What to do ▸
Would you restate the listing word for word, with the images omitted?
• • • • • • •
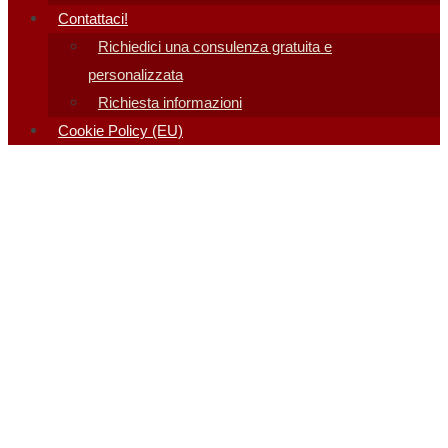
Contattaci!
Richiedici una consulenza gratuita e
personalizzata
Richiesta informazioni
Cookie Policy (EU)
• • • • • • •
Task answer ▸
Contattaci!
Richiedici una consulenza gratuita e
personalizzata
Richiesta informazioni
Cookie Policy (EU)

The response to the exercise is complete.